When “Spider” returned with Tom Thumb’s replacement, Tom Cat (aka The Catalogue Kid), we surveyed the crash site and could see the markings in the sand of where Tom Thumb has caught his foot on a termite mound, jamming him up and thrown from the bike a good 10 yards before the next imprint in the sand could be found, yep, he’d got some serious air after smashing his hand into the handle ripping it from its socket. A tough lesson learnt would be the first of many today. Sitting at the back of the mob, pushing them through the series of dams as they make their way to the yards, the weakest fall quickly to the back. I found myself travelling slowly behind this old grey fella who had seen better days and wasn’t looking like he would make it the whole way.

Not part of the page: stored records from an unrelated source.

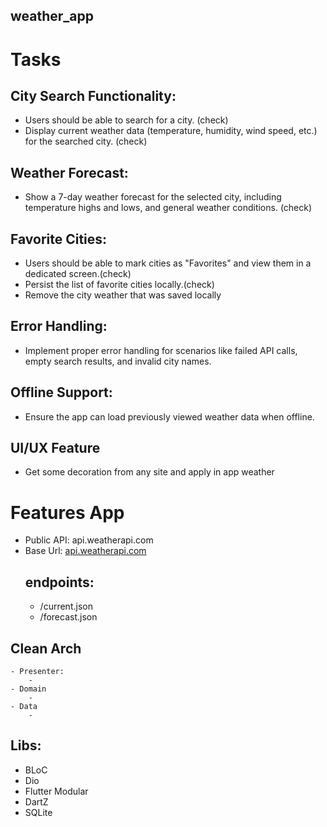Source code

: ## weather_app

# Tasks
## City Search Functionality:
- Users should be able to search for a city. (check)
- Display current weather data (temperature, humidity, wind speed, etc.) for the searched city. (check)
## Weather Forecast:
- Show a 7-day weather forecast for the selected city, including temperature highs and lows, and general weather conditions. (check)
## Favorite Cities:
- Users should be able to mark cities as "Favorites" and view them in a dedicated screen.(check)
- Persist the list of favorite cities locally.(check)
- Remove the city weather that was saved locally
## Error Handling:
- Implement proper error handling for scenarios like failed API calls, empty search results, and invalid city names.
## Offline Support:
- Ensure the app can load previously viewed weather data when offline.
## UI/UX Feature
- Get some decoration from any site and apply in app weather

# Features App
- Public API: api.weatherapi.com
- Base Url: [api.weatherapi.com](https://api.weatherapi.com/v1/)
    ## endpoints:
    - /current.json
    - /forecast.json
## Clean Arch
    - Presenter:
        - 
    - Domain
        -
    - Data
        -

## Libs:
- BLoC
- Dio
- Flutter Modular
- DartZ
- SQLite
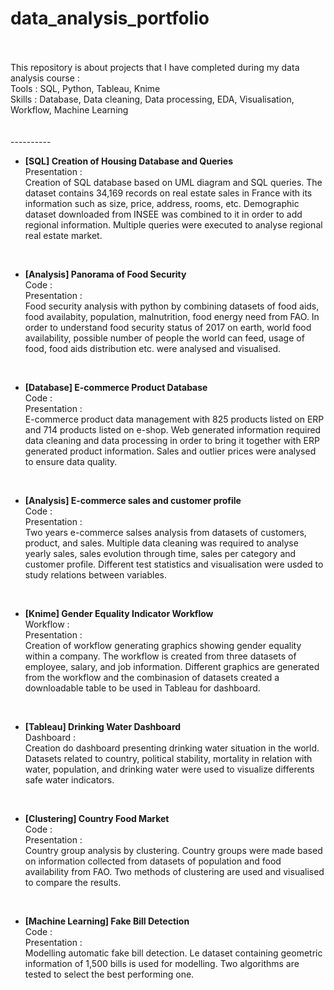 # data_analysis_portfolio
<br/>
<br/>
This repository is about projects that I have completed during my data analysis course : <br/>
Tools : SQL, Python, Tableau, Knime <br/>
Skills : Database, Data cleaning, Data processing, EDA, Visualisation, Workflow, Machine Learning <br/>
<br/>
<br/>
----------

- **[SQL] Creation of Housing Database and Queries**<br/>
Presentation :<br/>
Creation of SQL database based on UML diagram and SQL queries. The dataset contains 34,169 records on real estate sales in France with its information such as size, price, address, rooms, etc. Demographic dataset downloaded from INSEE was combined to it in order to add regional information. Multiple queries were executed to analyse regional real estate market.
<br/>

- **[Analysis] Panorama of Food Security**<br/>
Code :<br/>
Presentation :<br/>
Food security analysis with python by combining datasets of food aids, food availabity, population, malnutrition, food energy need from FAO. In order to understand food security status of 2017 on earth, world food availability, possible number of people the world can feed, usage of food, food aids distribution etc. were analysed and visualised.
<br/>

- **[Database] E-commerce Product Database**<br/>
Code :<br/>
Presentation :<br/>
E-commerce product data management with 825 products listed on ERP and 714 products listed on e-shop. Web generated information required data cleaning and data processing in order to bring it together with ERP generated product information. Sales and outlier prices were analysed to ensure data quality.
<br/>

- **[Analysis] E-commerce sales and customer profile**<br/>
Code :<br/>
Presentation :<br/>
Two years e-commerce salses analysis from datasets of customers, product, and sales. Multiple data cleaning was required to analyse yearly sales, sales evolution through time, sales per category and customer profile. Different test statistics and visualisation were usded to study relations between variables.
<br/>

- **[Knime] Gender Equality Indicator Workflow**<br/>
Workflow :<br/>
Presentation :<br/>
Creation of workflow generating graphics showing gender equality within a company. The workflow is created from three datasets of employee, salary, and job information. Different graphics are generated from the workflow and the combinasion of datasets created a downloadable table to be used in Tableau for dashboard.
<br/>

- **[Tableau] Drinking Water Dashboard**<br/>
Dashboard :<br/>
Creation do dashboard presenting drinking water situation in the world. Datasets related to country, political stability, mortality in relation with water, population, and drinking water were used to visualize differents safe water indicators.
<br/>

- **[Clustering] Country Food Market**<br/>
Code :<br/>
Presentation :<br/>
Country group analysis by clustering. Country groups were made based on information collected from datasets of population and food availability from FAO. Two methods of clustering are used and visualised to compare the results.
<br/>

- **[Machine Learning] Fake Bill Detection**<br/>
Code :<br/>
Presentation :<br/>
Modelling automatic fake bill detection. Le dataset containing geometric information of 1,500 bills is used for modelling. Two algorithms are tested to select the best performing one.
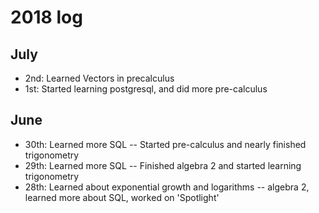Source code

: # 2018 log

## July

- 2nd: Learned Vectors in precalculus
- 1st: Started learning postgresql, and did more pre-calculus

## June 

- 30th: Learned more SQL -- Started pre-calculus and nearly finished trigonometry
- 29th: Learned more SQL -- Finished algebra 2 and started learning trigonometry
- 28th: Learned about exponential growth and logarithms -- algebra 2, learned more about SQL, worked on 'Spotlight'
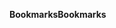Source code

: <span data-ttu-id="d6433-101">**Bookmarks**</span><span class="sxs-lookup"><span data-stu-id="d6433-101">**Bookmarks**</span></span>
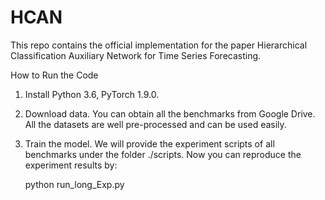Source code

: # HCAN
This repo contains the official implementation for the paper Hierarchical Classification Auxiliary Network for Time Series Forecasting.

How to Run the Code

1. Install Python 3.6, PyTorch 1.9.0.
2. Download data. You can obtain all the benchmarks from Google Drive. All the datasets are well pre-processed and can be used easily.
3. Train the model. We will provide the experiment scripts of all benchmarks under the folder ./scripts. Now you can reproduce the experiment results by:

   python run_long_Exp.py
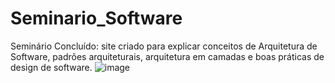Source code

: # Seminario_Software
Seminário Concluído: site criado para explicar conceitos de Arquitetura de Software, padrões arquiteturais, arquitetura em camadas e boas práticas de design de software.
![image](https://github.com/user-attachments/assets/ca4ee7f1-346f-45a3-b43c-a83e536d76ee)
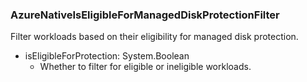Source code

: ### AzureNativeIsEligibleForManagedDiskProtectionFilter
Filter workloads based on their eligibility for managed disk protection.

- isEligibleForProtection: System.Boolean
  - Whether to filter for eligible or ineligible workloads.
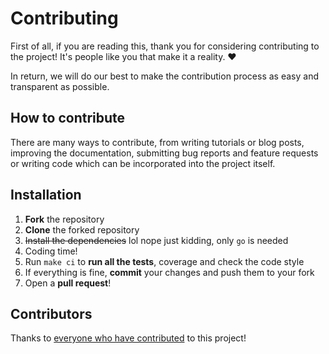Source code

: # Contributing

First of all, if you are reading this, thank you for considering contributing to
 the project! It's people like you that make it a reality. ❤️

In return, we will do our best to make the contribution process as easy and
transparent as possible.

## How to contribute

There are many ways to contribute, from writing tutorials or blog posts,
improving the documentation, submitting bug reports and feature requests
or writing code which can be incorporated into the project itself.

## Installation

1. **Fork** the repository
2. **Clone** the forked repository
3. ~~Install the dependencies~~ lol nope just kidding, only `go` is needed
4. Coding time!
5. Run `make ci` to **run all the tests**, coverage and check the code style
6. If everything is fine, **commit** your changes and push them to your fork
7. Open a **pull request**!

## Contributors

Thanks to [everyone who have contributed][contributors-url] to this project!

[contributors-url]: https://github.com/go-fuego/fuego/graphs/contributors>
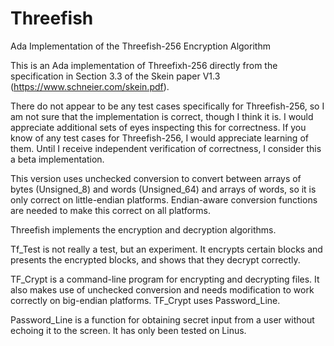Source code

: # Threefish
Ada Implementation of the Threefish-256 Encryption Algorithm

This is an Ada implementation of Threefixh-256 directly from the specification in Section 3.3 of the Skein paper V1.3 (https://www.schneier.com/skein.pdf).

There do not appear to be any test cases specifically for Threefish-256, so I am not sure that the implementation is correct, though I think it is. I would appreciate additional sets of eyes inspecting this for correctness. If you know of any test cases for Threefish-256, I would appreciate learning of them. Until I receive independent verification of correctness, I consider this a beta implementation.

This version uses unchecked conversion to convert between arrays of bytes (Unsigned_8) and words (Unsigned_64) and arrays of words, so it is only correct on little-endian platforms. Endian-aware conversion functions are needed to make this correct on all platforms.

Threefish implements the encryption and decryption algorithms.

Tf_Test is not really a test, but an experiment. It encrypts certain blocks and presents the encrypted blocks, and shows that they decrypt correctly.

TF_Crypt is a command-line program for encrypting and decrypting files. It also makes use of unchecked conversion and needs modification to work correctly on big-endian platforms. TF_Crypt uses Password_Line.

Password_Line is a function for obtaining secret input from a user without echoing it to the screen. It has only been tested on Linus.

After hours of watching this slow walkers rear, “The White Knight” swooped in to cure us all of this misery. I drove around the old fella, giving him a last look of farewell and kept pushing the others forward. Watching in the rear view mirror, I saw “The White Knight” land on the road once travelled and with a swift single shot, the old fella dropped heavily to the ground. All that walking and struggle only to be relieved of reaching your final destination. However this was meant to be the old fella’s final resting place. The welfare of the cattle on this station is of highest importance to the managers and while giving each of the cattle their best chance, sometimes the time taken on one animal can outweigh it’s worth as two choppers with pilots and three ringers (ground crew) waste time waiting on a lame old bull or a stubborn feral who will not join the rest of the mob. The term ‘temporary resident’ I would learn to describe these ‘problems’, as did poor Tom Thumb. You have to remember out here that common sense is very important along with hard work and a thick skin.